De rechtbank oordeelde dat de heffingsambtenaar voldoende aannemelijk had gemaakt dat de WOZ-waarde niet te hoog was vastgesteld. De rechtbank nam daarbij in overweging dat de heffingsambtenaar een taxatierapport had overgelegd, waarin de waarde van de woning werd getaxeerd op € 297.160. De rechtbank concludeerde dat de heffingsambtenaar voldoende rekening had gehouden met de ligging van de woning en de correcties die waren toegepast op de vergelijkingsobjecten.

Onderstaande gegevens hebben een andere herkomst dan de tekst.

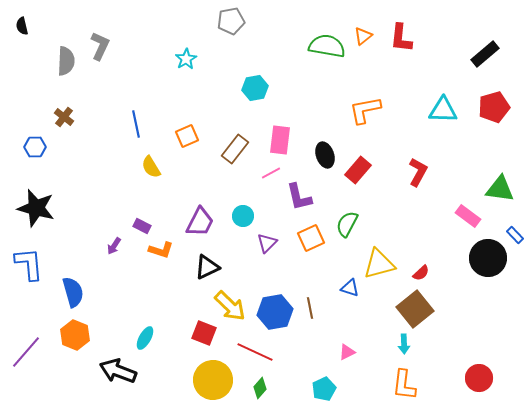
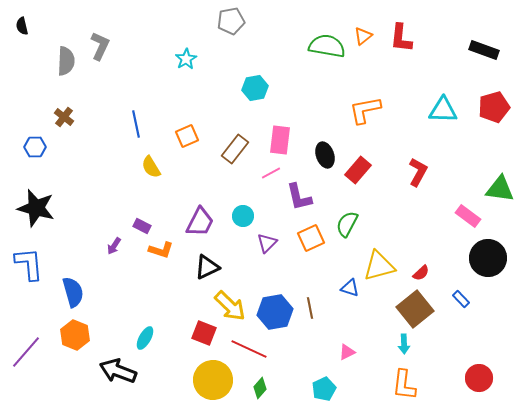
black rectangle at (485, 54): moved 1 px left, 4 px up; rotated 60 degrees clockwise
blue rectangle at (515, 235): moved 54 px left, 64 px down
yellow triangle at (379, 264): moved 2 px down
red line at (255, 352): moved 6 px left, 3 px up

Daarnaast heeft de rechtbank geoordeeld dat de belanghebbende recht had op een schadevergoeding van € 500 wegens overschrijding van de redelijke termijn in de procedure. De rechtbank stelde vast dat de redelijke termijn van twee jaar was overschreden met bijna zes maanden. De Minister van Justitie en Veiligheid werd veroordeeld tot vergoeding van het griffierecht van € 47 en de proceskosten van de belanghebbende tot een bedrag van € 534. De rechtbank verklaarde het beroep ongegrond en wees de verzoeken van de belanghebbende af, behalve de schadevergoeding.